Social networking helps stations increase audience

Like the rest of the world, TV stations are quickly discovering and using social networking media. On a week when Facebook announced it has exceeded 300 million members around the globe and is now making a profit, broadcasting has clearly jumped on the bandwagon — if for no other reason than just to see what happens.

The growth of social networking has been remarkable. In July of this summer, Facebook had 250 million users. Another 50 million were added by September — only two months. And this growth continues at an extraordinary rate.

According to TVonTwitter.com, a searchable database, there are now more than 589 registered TV stations using Twitter. There are 33 stations on Twitter in New York State alone. However, that number is probably much too low. It is now thought that most U.S. television stations are experimenting with some form of social media.

It appears that TV stations are using social networks in any and every way possible. KCPQ-TV, the Fox affiliate in Seattle, for example, uses Twitter to promote its news programming. Even though many Twitter users don’t watch television anymore, they still get their news from KCPQ. What surprised the station is that Twitter users come in all ages and demographics, not just younger people.

At a recent “Tweetup” at a Seattle restaurant, hundreds of people came together who follow “Q13Fox News” on Twitter. The station’s personalities also attended, making it an effort to build a social community for the Twitter users.

Though the use of Twitter, Facebook, YouTube and blogs is now commonplace, KCPQ feels that social networking is working, creating an informal feel that many stations desire but never achieve.

The station’s staff uses a populist approach where the concept of sharing information with followers dominates the interaction. By acknowledging their followers’ power, the people receiving the tweets are made to feel more like peers rather than traditional TV viewers.

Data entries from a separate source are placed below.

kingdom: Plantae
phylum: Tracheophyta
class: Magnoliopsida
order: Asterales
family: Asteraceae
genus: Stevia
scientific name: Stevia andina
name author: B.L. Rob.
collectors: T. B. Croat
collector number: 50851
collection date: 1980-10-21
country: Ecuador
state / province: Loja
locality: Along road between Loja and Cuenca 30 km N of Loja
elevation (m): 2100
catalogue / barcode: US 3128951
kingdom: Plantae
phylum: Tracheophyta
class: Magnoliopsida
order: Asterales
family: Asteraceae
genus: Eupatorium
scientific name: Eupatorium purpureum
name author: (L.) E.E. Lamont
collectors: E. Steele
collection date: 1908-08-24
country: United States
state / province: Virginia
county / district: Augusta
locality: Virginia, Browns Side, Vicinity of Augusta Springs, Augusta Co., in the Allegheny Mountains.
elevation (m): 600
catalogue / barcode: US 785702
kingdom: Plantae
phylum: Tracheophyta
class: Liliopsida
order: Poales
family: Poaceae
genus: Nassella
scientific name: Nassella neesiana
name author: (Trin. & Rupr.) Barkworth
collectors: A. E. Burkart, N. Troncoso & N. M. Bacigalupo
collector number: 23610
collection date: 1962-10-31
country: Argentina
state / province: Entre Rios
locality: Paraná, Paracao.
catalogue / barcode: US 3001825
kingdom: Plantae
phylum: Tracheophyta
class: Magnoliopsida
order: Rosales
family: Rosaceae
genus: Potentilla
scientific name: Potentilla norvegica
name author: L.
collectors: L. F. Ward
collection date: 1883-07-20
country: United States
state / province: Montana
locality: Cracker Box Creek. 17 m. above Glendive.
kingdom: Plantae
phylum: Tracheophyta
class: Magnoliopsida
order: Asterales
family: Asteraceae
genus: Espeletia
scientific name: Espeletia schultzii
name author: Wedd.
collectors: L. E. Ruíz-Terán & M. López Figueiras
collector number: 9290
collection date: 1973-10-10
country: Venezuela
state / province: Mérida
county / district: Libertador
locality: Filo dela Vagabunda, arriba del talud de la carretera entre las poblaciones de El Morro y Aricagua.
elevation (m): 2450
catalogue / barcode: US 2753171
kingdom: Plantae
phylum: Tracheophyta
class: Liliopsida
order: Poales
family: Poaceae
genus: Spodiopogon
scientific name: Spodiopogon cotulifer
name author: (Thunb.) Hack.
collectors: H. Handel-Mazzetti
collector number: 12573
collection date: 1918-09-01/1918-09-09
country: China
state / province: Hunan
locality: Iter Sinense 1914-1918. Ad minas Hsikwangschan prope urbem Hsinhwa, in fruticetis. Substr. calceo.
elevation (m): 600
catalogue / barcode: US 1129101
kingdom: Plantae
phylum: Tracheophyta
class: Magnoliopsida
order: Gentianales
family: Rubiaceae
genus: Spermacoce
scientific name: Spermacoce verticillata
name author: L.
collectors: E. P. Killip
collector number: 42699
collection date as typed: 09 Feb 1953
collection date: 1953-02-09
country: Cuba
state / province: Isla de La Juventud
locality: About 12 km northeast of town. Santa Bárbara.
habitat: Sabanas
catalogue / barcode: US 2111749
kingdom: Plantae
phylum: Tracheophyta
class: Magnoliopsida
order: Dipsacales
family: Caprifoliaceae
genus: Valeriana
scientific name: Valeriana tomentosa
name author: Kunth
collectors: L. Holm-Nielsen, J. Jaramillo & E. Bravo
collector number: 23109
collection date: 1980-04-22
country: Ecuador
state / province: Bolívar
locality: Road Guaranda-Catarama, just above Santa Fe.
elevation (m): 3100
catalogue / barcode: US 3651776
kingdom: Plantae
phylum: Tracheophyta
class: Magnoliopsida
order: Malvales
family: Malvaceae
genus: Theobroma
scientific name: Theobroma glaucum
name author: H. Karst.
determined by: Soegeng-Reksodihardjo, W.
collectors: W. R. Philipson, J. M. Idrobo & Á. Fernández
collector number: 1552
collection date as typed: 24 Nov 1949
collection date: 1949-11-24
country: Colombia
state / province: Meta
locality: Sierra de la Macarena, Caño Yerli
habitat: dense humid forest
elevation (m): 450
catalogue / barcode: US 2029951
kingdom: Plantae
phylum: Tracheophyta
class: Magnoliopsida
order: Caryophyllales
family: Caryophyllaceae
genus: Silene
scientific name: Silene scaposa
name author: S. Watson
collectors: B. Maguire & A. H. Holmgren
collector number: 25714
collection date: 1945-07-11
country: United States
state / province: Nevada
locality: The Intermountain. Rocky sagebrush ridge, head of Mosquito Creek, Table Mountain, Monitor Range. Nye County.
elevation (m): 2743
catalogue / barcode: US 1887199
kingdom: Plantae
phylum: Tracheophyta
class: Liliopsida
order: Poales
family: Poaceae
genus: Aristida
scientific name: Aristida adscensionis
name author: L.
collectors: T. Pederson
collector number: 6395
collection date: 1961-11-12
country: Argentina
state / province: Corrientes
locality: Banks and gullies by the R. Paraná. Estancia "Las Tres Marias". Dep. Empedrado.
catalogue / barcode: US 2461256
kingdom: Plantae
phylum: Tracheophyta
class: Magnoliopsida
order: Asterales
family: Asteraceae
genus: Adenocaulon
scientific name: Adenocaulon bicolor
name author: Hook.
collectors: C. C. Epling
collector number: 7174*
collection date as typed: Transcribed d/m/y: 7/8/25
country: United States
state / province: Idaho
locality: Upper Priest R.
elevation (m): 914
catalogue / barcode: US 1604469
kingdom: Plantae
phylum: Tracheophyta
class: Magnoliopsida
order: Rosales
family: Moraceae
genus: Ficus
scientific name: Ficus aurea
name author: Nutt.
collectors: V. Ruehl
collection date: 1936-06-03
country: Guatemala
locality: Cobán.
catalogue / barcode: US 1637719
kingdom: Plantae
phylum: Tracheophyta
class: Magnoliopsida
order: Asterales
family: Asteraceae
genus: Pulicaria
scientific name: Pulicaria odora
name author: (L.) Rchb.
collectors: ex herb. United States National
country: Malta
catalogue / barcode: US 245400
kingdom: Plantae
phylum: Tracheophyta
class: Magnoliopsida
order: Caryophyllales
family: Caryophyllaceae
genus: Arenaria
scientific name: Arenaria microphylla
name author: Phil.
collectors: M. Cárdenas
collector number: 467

Other stations take a different route. Last April, KCNC-TV, a CBS O&O in Denver, covered a local surgery live on Twitter. The station teamed up with Presbyterian/St. Luke’s Medical Center and Rocky Mountain Hospital for Children to “offer parents, physicians and people across the country a unique educational opportunity and the ability to interact directly with physicians.”

Sophia Flowers, a seven-year-old girl with Down’s Syndrome, had her gall bladder removed via a procedure called a “minimally invasive laparoscopic cholecystectomy.” The doctor entered the body through a tiny incision in her belly button, located her gall bladder with the laparoscope and removed it.

The station’s medical correspondent, Dr. David Hnida, watched the surgery while tweeting about the procedure. The girl’s parents, Teresa and Kregg Flowers, like the rest of the station’s Twitter audience, was able to follow the procedure and ask questions via Twitter.

In Burlington, VT, WCAX-TV has used Twitter to solicit news stories from followers. It not clear whether the experiment worked, though users say the station’s volume of Twitter feeds has declined in recent weeks. WHDH-TV in Boston uses its Facebook page to offer news updates and ask viewers to help select stories to air on sister station WLVI. Reporters use the site to update followers on the stories they’re covering.

When WFXT-TV, the Fox affiliate in Boston, needed help on a recent story, reporter Jim Armstrong sent this Twitter message to his 179 followers: “working on a special project about. . . . wait for it. . . . CouchSurfing. u familiar?”

When reporter Ryan Schulteis of WHDH-TV, the NBC station in Boston, arrived at the scene of a Harvard University shooting, he immediately alerted the station’s 9853 fans on Facebook. When WCVB-TV, Boston’s ABC affiliate, asked for Mother’s Day photos through their new social media forum, ULocal, 300 photos came in that day.

There is no right or wrong way to use social media. Experimentation is now the key. Stations are operating with one thing in mind — building and increasing audience numbers in an era when fewer people are watching television.

In today’s highly competitive environment, broadcasters need to use every technology to reach the audience whenever and wherever they are.